Goal of the exercise:
Repeat only these lines, exactly: the first line of the data, the line containing "bacteriilor", and every line between them. Pictures stay out.

((

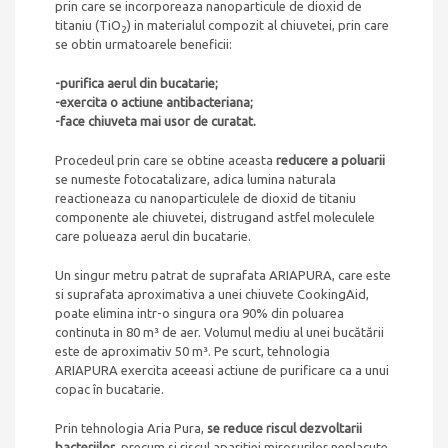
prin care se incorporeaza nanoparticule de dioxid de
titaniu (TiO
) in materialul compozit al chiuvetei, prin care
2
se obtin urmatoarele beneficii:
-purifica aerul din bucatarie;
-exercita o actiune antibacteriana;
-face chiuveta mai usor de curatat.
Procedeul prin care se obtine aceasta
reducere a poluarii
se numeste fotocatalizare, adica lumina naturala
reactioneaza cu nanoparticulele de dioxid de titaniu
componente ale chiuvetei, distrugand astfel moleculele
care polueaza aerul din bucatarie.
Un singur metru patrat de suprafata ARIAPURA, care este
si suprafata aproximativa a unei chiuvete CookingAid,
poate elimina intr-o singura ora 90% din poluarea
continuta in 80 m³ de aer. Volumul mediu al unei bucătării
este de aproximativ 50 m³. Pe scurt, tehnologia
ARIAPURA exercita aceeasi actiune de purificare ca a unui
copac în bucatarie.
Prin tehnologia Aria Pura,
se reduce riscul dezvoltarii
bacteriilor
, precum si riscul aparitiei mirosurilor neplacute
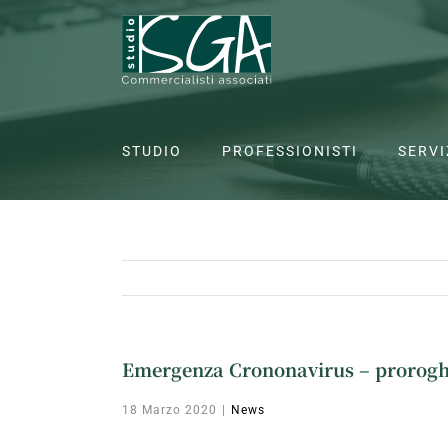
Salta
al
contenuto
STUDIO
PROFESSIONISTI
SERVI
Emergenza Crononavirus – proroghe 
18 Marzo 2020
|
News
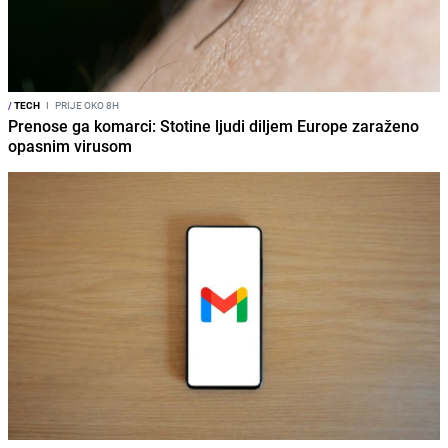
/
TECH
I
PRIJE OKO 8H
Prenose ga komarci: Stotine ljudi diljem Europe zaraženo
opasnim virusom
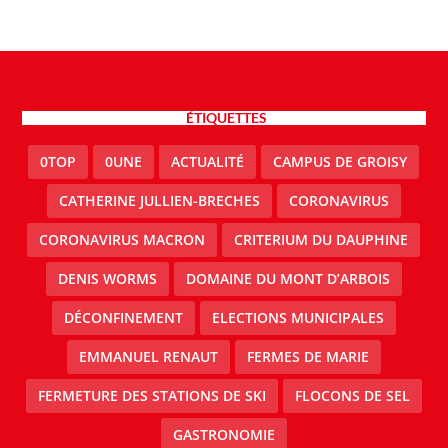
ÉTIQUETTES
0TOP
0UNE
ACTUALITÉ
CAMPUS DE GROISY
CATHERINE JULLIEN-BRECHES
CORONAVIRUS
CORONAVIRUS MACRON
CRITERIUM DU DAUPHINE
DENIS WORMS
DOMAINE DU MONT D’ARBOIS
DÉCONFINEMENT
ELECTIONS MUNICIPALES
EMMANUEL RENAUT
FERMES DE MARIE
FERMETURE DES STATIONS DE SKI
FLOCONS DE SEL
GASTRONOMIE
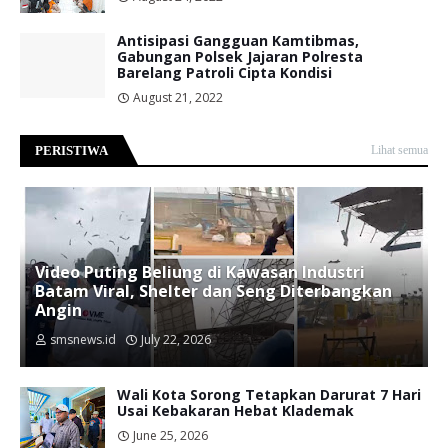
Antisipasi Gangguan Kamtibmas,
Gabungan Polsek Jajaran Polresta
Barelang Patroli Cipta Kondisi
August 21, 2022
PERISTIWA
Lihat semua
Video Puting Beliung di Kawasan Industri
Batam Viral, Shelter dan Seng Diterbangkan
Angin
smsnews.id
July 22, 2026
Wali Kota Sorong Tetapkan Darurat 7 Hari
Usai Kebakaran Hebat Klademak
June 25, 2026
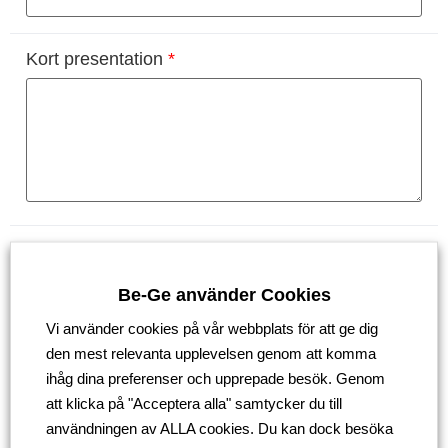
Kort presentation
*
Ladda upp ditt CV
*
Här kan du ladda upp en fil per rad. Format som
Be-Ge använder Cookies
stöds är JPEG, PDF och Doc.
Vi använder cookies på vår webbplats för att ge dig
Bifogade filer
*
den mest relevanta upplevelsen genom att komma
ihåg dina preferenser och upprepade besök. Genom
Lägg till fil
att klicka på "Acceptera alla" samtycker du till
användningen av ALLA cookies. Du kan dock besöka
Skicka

))

Reply to the task:
prin care se incorporeaza nanoparticule de dioxid de
titaniu (TiO
) in materialul compozit al chiuvetei, prin care
2
se obtin urmatoarele beneficii:
-purifica aerul din bucatarie;
-exercita o actiune antibacteriana;
-face chiuveta mai usor de curatat.
Procedeul prin care se obtine aceasta
reducere a poluarii
se numeste fotocatalizare, adica lumina naturala
reactioneaza cu nanoparticulele de dioxid de titaniu
componente ale chiuvetei, distrugand astfel moleculele
care polueaza aerul din bucatarie.
Un singur metru patrat de suprafata ARIAPURA, care este
si suprafata aproximativa a unei chiuvete CookingAid,
poate elimina intr-o singura ora 90% din poluarea
continuta in 80 m³ de aer. Volumul mediu al unei bucătării
este de aproximativ 50 m³. Pe scurt, tehnologia
ARIAPURA exercita aceeasi actiune de purificare ca a unui
copac în bucatarie.
Prin tehnologia Aria Pura,
se reduce riscul dezvoltarii
bacteriilor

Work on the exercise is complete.